Questionado pelos jornalistas acerca do manifesto, o líder do PS, Pedro Nuno Santos, disse que os socialistas receberam "de bom agrado" o documento, "escrito por individualidades de reconhecido mérito nacional, altamente respeitadas, com uma grande experiência de vida, de diferentes quadrantes políticos".

"E é importante que nós tenhamos todos consciência que não existe nenhuma área da vida humana e da sociedade portuguesa que esteja acima do escrutínio, acima da crítica", defendeu.

Segundo o líder socialista, que falava aos jornalistas à chegada à feira agropecuária Ovibeja, no parque de feiras e exposições de Beja, "os políticos são avaliados, são escrutinados", tal como "qualquer trabalhador é avaliado pelo seu chefe, pelo seu diretor".

"A justiça, obviamente, é uma área também de avaliação e de escrutínio. Nenhum agente judicial está acima da avaliação e de escrutínio e, por isso, é com bom agrado que nós recebemos esse manifesto", argumentou, considerando que esta "iniciativa da sociedade civil deve suscitar debate".

O PS vai analisar o manifesto, afiançou, prometendo que o seu partido estará "nesse debate, com toda a certeza".

Questionado sobre se o manifesto sobre a justiça poderá ser interpretado como uma forma de pressão naquela área, Pedro Nuno Santos rejeitou essa ideia.

"A independência do poder judicial, mas a independência também do poder político são vitórias da democracia e ninguém deve temer que nós possamos avaliar-nos uns aos outros, falar do trabalho uns dos outros. É assim que se vive em sociedade e, por isso, esse manifesto é muito bem-vindo e qualquer ataque a quem o queira discutir é errado", insistiu.

Para o líder do PS, "todos os temas devem ser alvo de debate em democracia" e "ninguém está acima do debate e do escrutínio", incluindo quem está na justiça, "era só o que faltava".

"Não se trata de pressão. Nós não podemos é estar sistematicamente a ser chantageados com essa ideia de pressão, como se houvesse um tema sobre o qual não se pode falar porque se está a fazer pressão se se falar dele. Isso é que é inaceitável", contrapôs.

E questionado sobre se há razões que justifiquem este manifesto, Pedro Nuno Santos afirmou não ter "a menor dúvida" de que "a atuação do Ministério Público (MP) deve ser alvo de debate político e de debate público".

"Não seja isso interpretado como pressão. A independência do poder judicial deve ser salvaguardada, está prevista na Constituição, e a independência do sistema político também está salvaguardada e protegida na Constituição", frisou.

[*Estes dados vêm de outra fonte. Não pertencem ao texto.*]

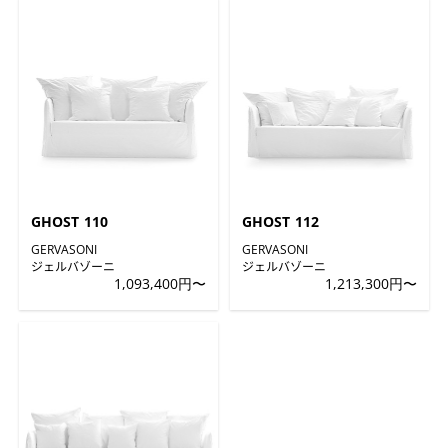
GHOST 110
GHOST 112
GERVASONI
GERVASONI
ジェルバゾーニ
ジェルバゾーニ
1,093,400円〜
1,213,300円〜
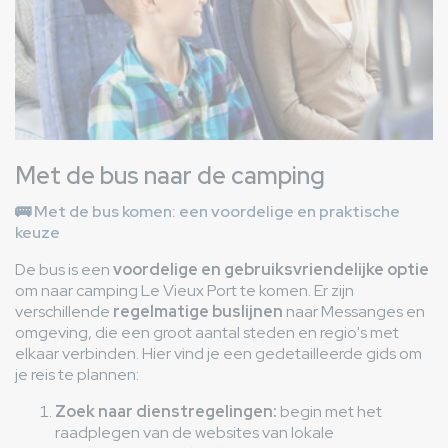
Met de bus naar de camping
🚌 Met de bus komen: een voordelige en praktische
keuze
De bus is een
voordelige en gebruiksvriendelijke optie
om naar camping Le Vieux Port te komen. Er zijn
verschillende
regelmatige buslijnen
naar Messanges en
omgeving, die een groot aantal steden en regio's met
elkaar verbinden. Hier vind je een gedetailleerde gids om
je reis te plannen:
Zoek naar dienstregelingen:
begin met het
raadplegen van de websites van lokale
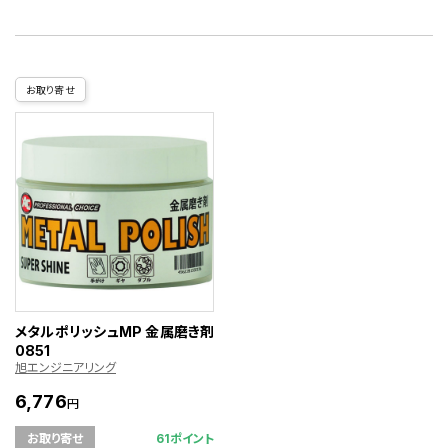
お取り寄せ
メタルポリッシュMP 金属磨き剤
0851
旭エンジニアリング
6,776
円
61ポイント
お取り寄せ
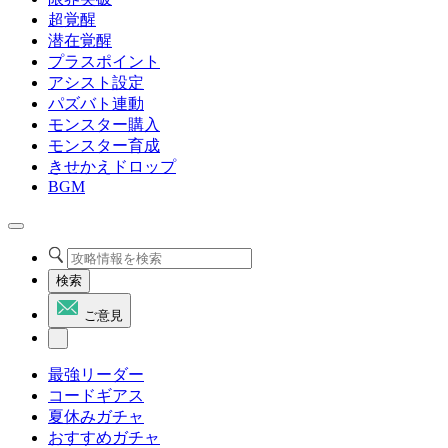
超覚醒
潜在覚醒
プラスポイント
アシスト設定
パズバト連動
モンスター購入
モンスター育成
きせかえドロップ
BGM
検索
ご意見
最強リーダー
コードギアス
夏休みガチャ
おすすめガチャ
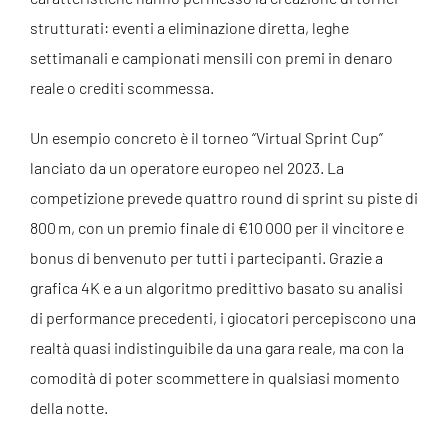
strutturati: eventi a eliminazione diretta, leghe
settimanali e campionati mensili con premi in denaro
reale o crediti scommessa.
Un esempio concreto è il torneo “Virtual Sprint Cup”
lanciato da un operatore europeo nel 2023. La
competizione prevede quattro round di sprint su piste di
800 m, con un premio finale di €10 000 per il vincitore e
bonus di benvenuto per tutti i partecipanti. Grazie a
grafica 4K e a un algoritmo predittivo basato su analisi
di performance precedenti, i giocatori percepiscono una
realtà quasi indistinguibile da una gara reale, ma con la
comodità di poter scommettere in qualsiasi momento
della notte.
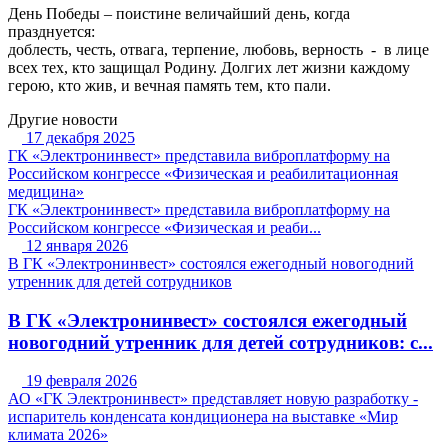
День Победы – поистине величайший день, когда
празднуется:
доблесть, честь, отвага, терпение, любовь, верность - в лице
всех тех, кто защищал Родину. Долгих лет жизни каждому
герою, кто жив, и вечная память тем, кто пали.
Другие новости
17 декабря 2025
ГК «Электронинвест» представила виброплатформу на
Российском конгрессе «Физическая и реабилитационная
медицина»
ГК «Электронинвест» представила виброплатформу на
Российском конгрессе «Физическая и реаби...
12 января 2026
В ГК «Электронинвест» состоялся ежегодный новогодний
утренник для детей сотрудников
В ГК «Электронинвест» состоялся ежегодный
новогодний утренник для детей сотрудников: с...
19 февраля 2026
АО «ГК Электронинвест» представляет новую разработку -
испаритель конденсата кондиционера на выставке «Мир
климата 2026»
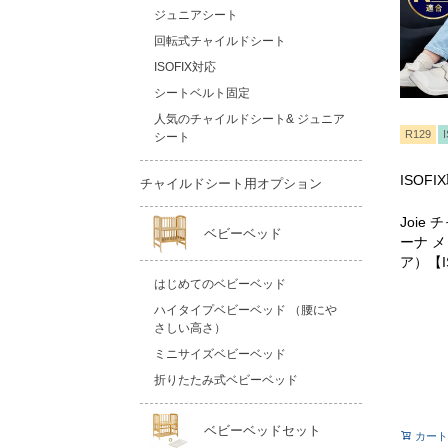
ジュニアシート
回転式チャイルドシート
ISOFIX対応
シートベルト固定
人気のチャイルドシート& ジュニア
R129
シート
ISOF
チャイルドシート用オプション
Joie
ベビーベッド
ーナ 
ア）【I
はじめてのベビーベッド
ハイタイプベビーベッド （腰にや
さしい高さ）
ミニサイズベビーベッド
折りたたみ式ベビーベッド
ベビーベッドセット
カート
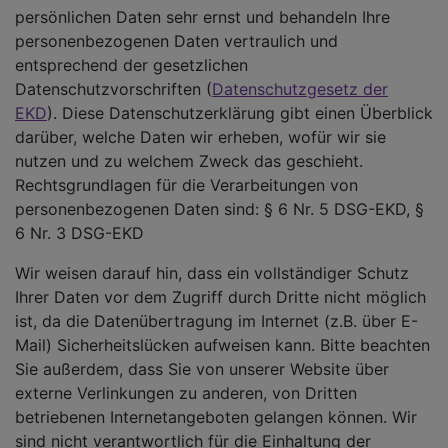
persönlichen Daten sehr ernst und behandeln Ihre
personenbezogenen Daten vertraulich und
entsprechend der gesetzlichen
Datenschutzvorschriften (
Datenschutzgesetz der
EKD
). Diese Datenschutzerklärung gibt einen Überblick
darüber, welche Daten wir erheben, wofür wir sie
nutzen und zu welchem Zweck das geschieht.
Rechtsgrundlagen für die Verarbeitungen von
personenbezogenen Daten sind: § 6 Nr. 5 DSG-EKD, §
6 Nr. 3 DSG-EKD
Wir weisen darauf hin, dass ein vollständiger Schutz
Ihrer Daten vor dem Zugriff durch Dritte nicht möglich
ist, da die Datenübertragung im Internet (z.B. über E-
Mail) Sicherheitslücken aufweisen kann. Bitte beachten
Sie außerdem, dass Sie von unserer Website über
externe Verlinkungen zu anderen, von Dritten
betriebenen Internetangeboten gelangen können. Wir
sind nicht verantwortlich für die Einhaltung der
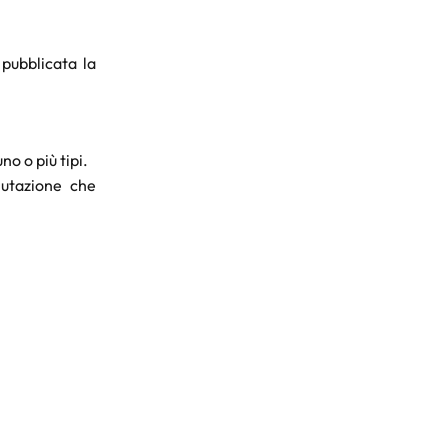
 pubblicata la
no o più tipi.
lutazione che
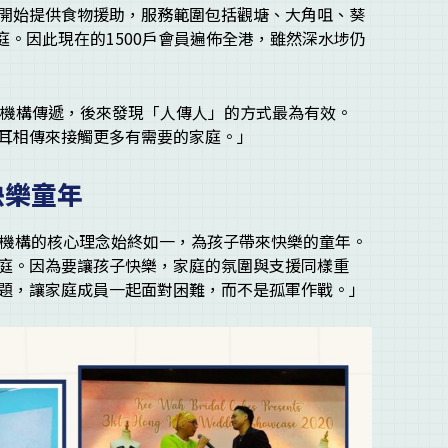
開始提供食物援助，服務範圍包括觀塘、大角咀、葵
家庭。因此現在的1500戶會員遍佈全港，雖然深水埗仍
區機構傳遞，後來發現「人傳人」的方式最為有效。
耳相傳來接觸更多有需要的家庭。」
快樂童年
，機構的核心理念始終如一，為孩子帶來快樂的童年。
庭。因為要讓孩子快樂，家庭的氛圍與支援同樣重
題，讓家庭成員一起面對困難，而不是孤軍作戰。」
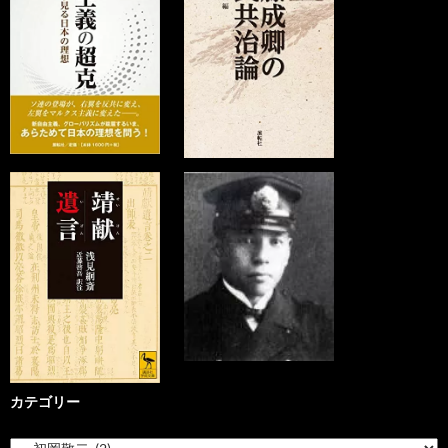
カテゴリー
カ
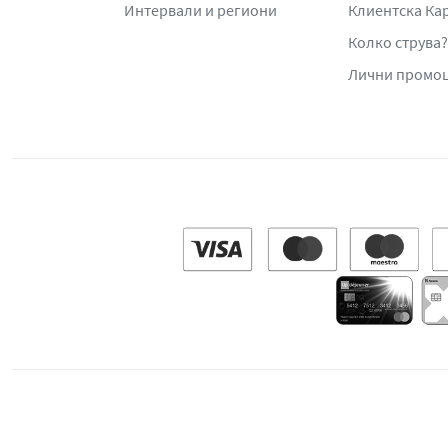
Интервали и региони
Клиентска Ка
Колко струва?
Лични промо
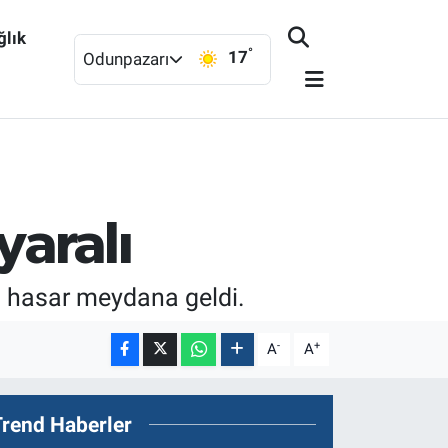
ğlık
°
17
Odunpazarı
yaralı
i hasar meydana geldi.
-
+
A
A
Trend Haberler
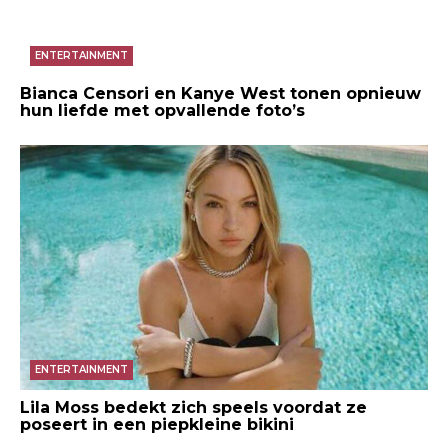
ENTERTAINMENT
Bianca Censori en Kanye West tonen opnieuw
hun liefde met opvallende foto’s
ENTERTAINMENT
Lila Moss bedekt zich speels voordat ze
poseert in een piepkleine bikini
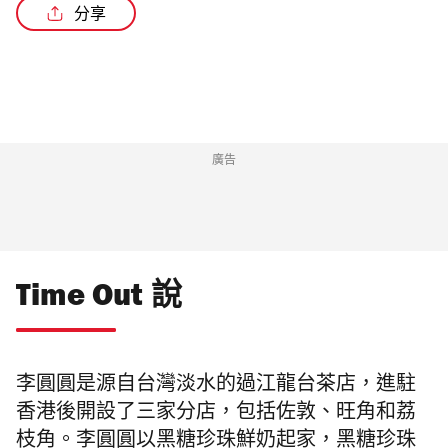
分享
廣告
Time Out 說
李圓圓是源自台灣淡水的過江龍台茶店，進駐
香港後開設了三家分店，包括佐敦、旺角和荔
枝角。
李圓圓
以黑糖珍珠鮮奶起家，黑糖珍珠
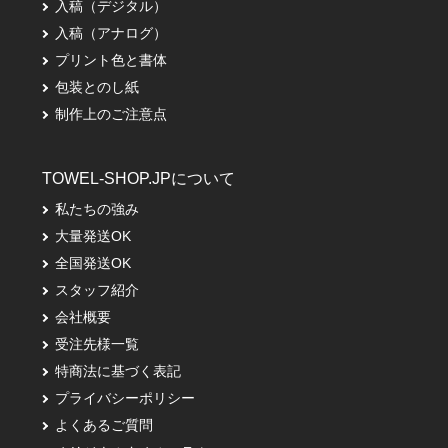
入稿（デジタル）
入稿（アナログ）
プリント色と書体
包装とのし紙
制作上のご注意点
TOWEL-SHOP.JPについて
私たちの強み
大量発送OK
全国発送OK
スタッフ紹介
会社概要
受注先様一覧
特商法に基づく表記
プライバシーポリシー
よくあるご質問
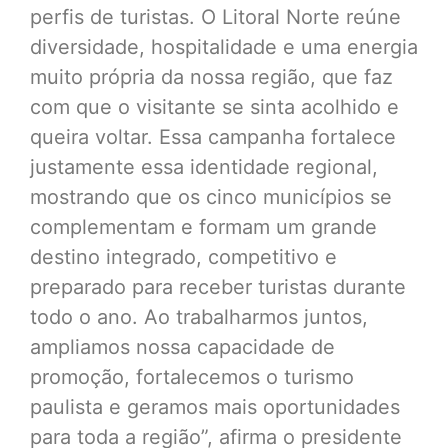
perfis de turistas. O Litoral Norte reúne
diversidade, hospitalidade e uma energia
muito própria da nossa região, que faz
com que o visitante se sinta acolhido e
queira voltar. Essa campanha fortalece
justamente essa identidade regional,
mostrando que os cinco municípios se
complementam e formam um grande
destino integrado, competitivo e
preparado para receber turistas durante
todo o ano. Ao trabalharmos juntos,
ampliamos nossa capacidade de
promoção, fortalecemos o turismo
paulista e geramos mais oportunidades
para toda a região”, afirma o presidente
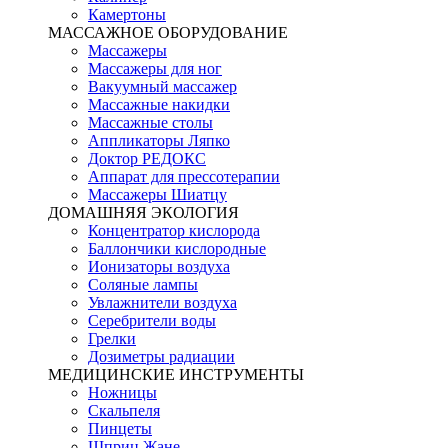
Камертоны
МАССАЖНОЕ ОБОРУДОВАНИЕ
Массажеры
Массажеры для ног
Вакуумный массажер
Массажные накидки
Массажные столы
Аппликаторы Ляпко
Доктор РЕДОКС
Аппарат для прессотерапии
Массажеры Шиатцу
ДОМАШНЯЯ ЭКОЛОГИЯ
Концентратор кислорода
Баллончики кислородные
Ионизаторы воздуха
Соляные лампы
Увлажнители воздуха
Серебрители воды
Грелки
Дозиметры радиации
МЕДИЦИНСКИЕ ИНСТРУМЕНТЫ
Ножницы
Скальпеля
Пинцеты
Шприц Жане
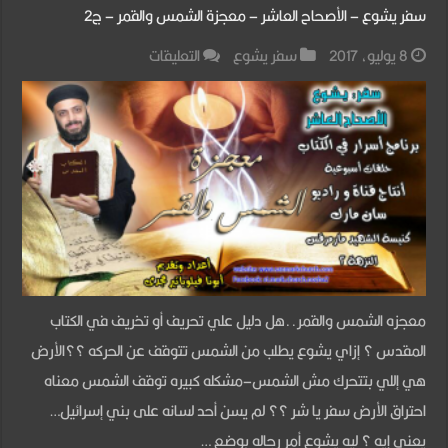
سفر يشوع – الأصحاح العاشر – معجزة الشمس والقمر – ج2
على
8 يوليو، 2017
سفر يشوع
التعليقات
سفر
يشوع
–
الأصحاح
العاشر
–
معجزة
الشمس
معجزه الشمس والقمر..هل دليل علي تحريف أو تخريف في الكتاب
والقمر
المقدس ؟ إزاي يشوع يطلب من الشمس تتوقف عن الحركه ؟؟الأرض
–
هي إللي بتتحرك مش الشمس–مشكله كبيره توقف الشمس معناه
ج2
احتراق الأرض سفر يا شر ؟؟ لم يسن أحد لسانه على بني إسرائيل…
مغلقة
يعني إيه ؟ ليه يشوع أمر رجاله بوضع …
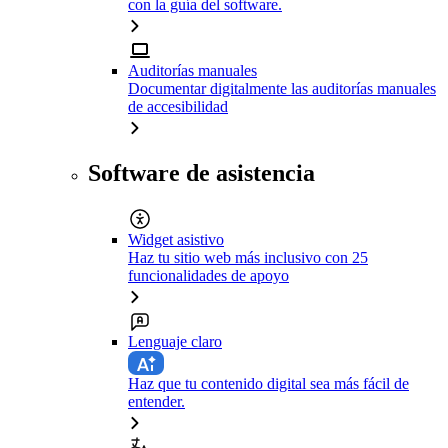
con la guía del software.
Auditorías manuales
Documentar digitalmente las auditorías manuales
de accesibilidad
Software de asistencia
Widget asistivo
Haz tu sitio web más inclusivo con 25
funcionalidades de apoyo
Lenguaje claro
Haz que tu contenido digital sea más fácil de
entender.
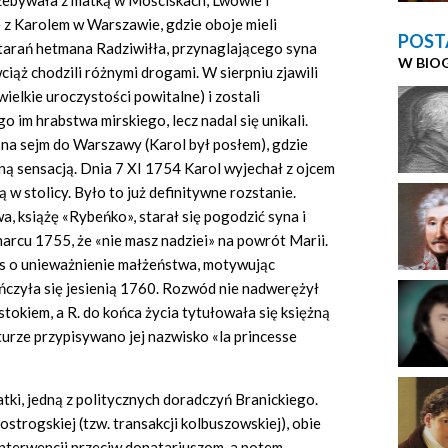
rzebywała z matką w Mościskach, Lwowie i
 z Karolem w Warszawie, gdzie oboje mieli
POST
tarań hetmana Radziwiłła, przynaglającego syna
W BIO
iąż chodzili różnymi drogami. W sierpniu zjawili
ielkie uroczystości powitalne) i zostali
im hrabstwa mirskiego, lecz nadal się unikali.
na sejm do Warszawy (Karol był posłem), gdzie
ą sensacją. Dnia 7 XI 1754 Karol wyjechał z ojcem
 w stolicy. Było to już definitywne rozstanie.
 książę «Rybeńko», starał się pogodzić syna i
marcu 1755, że «nie masz nadziei» na powrót Marii.
s o unieważnienie małżeństwa, motywując
ńczyła się jesienią 1760. Rozwód nie nadwerężył
okiem, a R. do końca życia tytułowała się księżną
turze przypisywano jej nazwisko «la princesse
tki, jedną z politycznych doradczyń Branickiego.
ostrogskiej (tzw. transakcji kolbuszowskiej), obie
interwencji przeciw donatariuszom, a potem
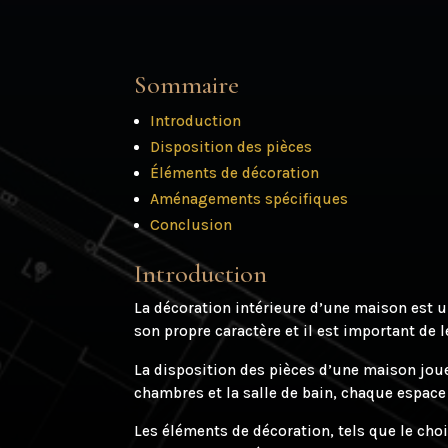
Sommaire
Introduction
Disposition des pièces
Éléments de décoration
Aménagements spécifiques
Conclusion
Introduction
La décoration intérieure d’une maison est 
son propre caractère et il est important de
La disposition des pièces d’une maison joue
chambres et la salle de bain, chaque espace 
Les éléments de décoration, tels que le cho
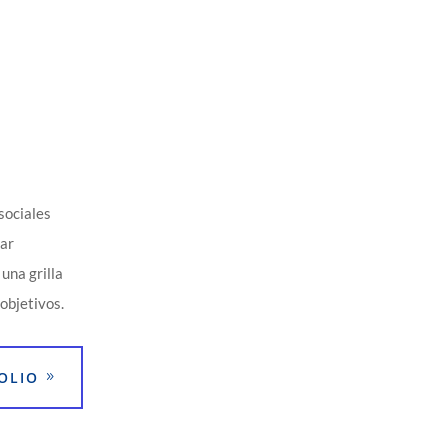
sociales
car
una grilla
objetivos.
OLIO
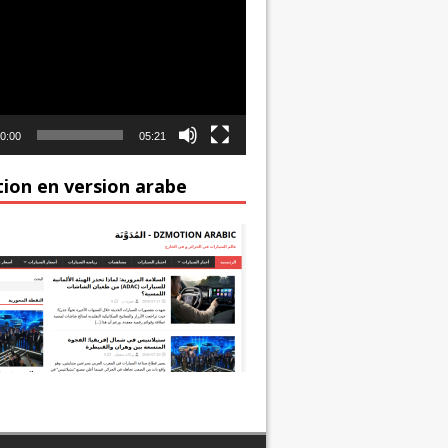
0:00
05:21
ion en version arabe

Um grupo de 50 personalidades fez um apelo ao Presidente da República, Governo e parlamento para que sejam tomadas iniciativas que, respeitando a independência dos tribunais, a autonomia do MP e as garantias de defesa judicial, sejam resolvidos os "estrangulamentos e das disfunções que desde há muito minam a sua eficácia e a sua legitimação pública".

Assinam a petição, entre outros, os ex-presidentes do parlamento Augusto Santos Silva, Ferro Rodrigues e Mota Amaral, os anteriores líderes do PSD e do CDS, Rui Rio e Francisco Rodrigues dos Santos, os ex-ministros Leonor Beleza, David Justino, Fernando Negrão, António Vitorino, José Vieira da Silva, António Barreto, Correia de Campos, Alberto Costa, Pinto Ribeiro, Maria de Lurdes Rodrigues e o ex-presidente do Tribunal Constitucional João Caupers.

IL admite reflexão sobre justiça mas considera que manifesto não acrescenta muito

O presidente da Iniciativa Liberal, Rui Rocha, mostrou-se favorável a uma reflexão sobre a justiça, desde que não aconteça a propósito de casos concretos, e considerou que o manifesto divulgado não acrescenta muito.

"Eu creio que é um exercício de liberdade, mas não creio que daí venha nenhuma novidade, nenhuma mudança por via desse manifesto essencial na justiça. A justiça precisa de facto de ser pensada, é necessário fazê-lo, não creio que esse manifesto acrescente muito a essa intenção", defendeu.

"Não creio que seja o contributo deste manifesto que vai trazer alguma alteração especial em matéria de justiça. Os problemas da justiça são outros, têm a ver com a sua própria organização, sobretudo também com os meios e com medidas, com medidas direcionadas na área da justiça administrativa e da justiça criminal, que permitam uma maior celeridade dos processos", defendeu, indicando que a IL tem "propostas concretas" nestas áreas.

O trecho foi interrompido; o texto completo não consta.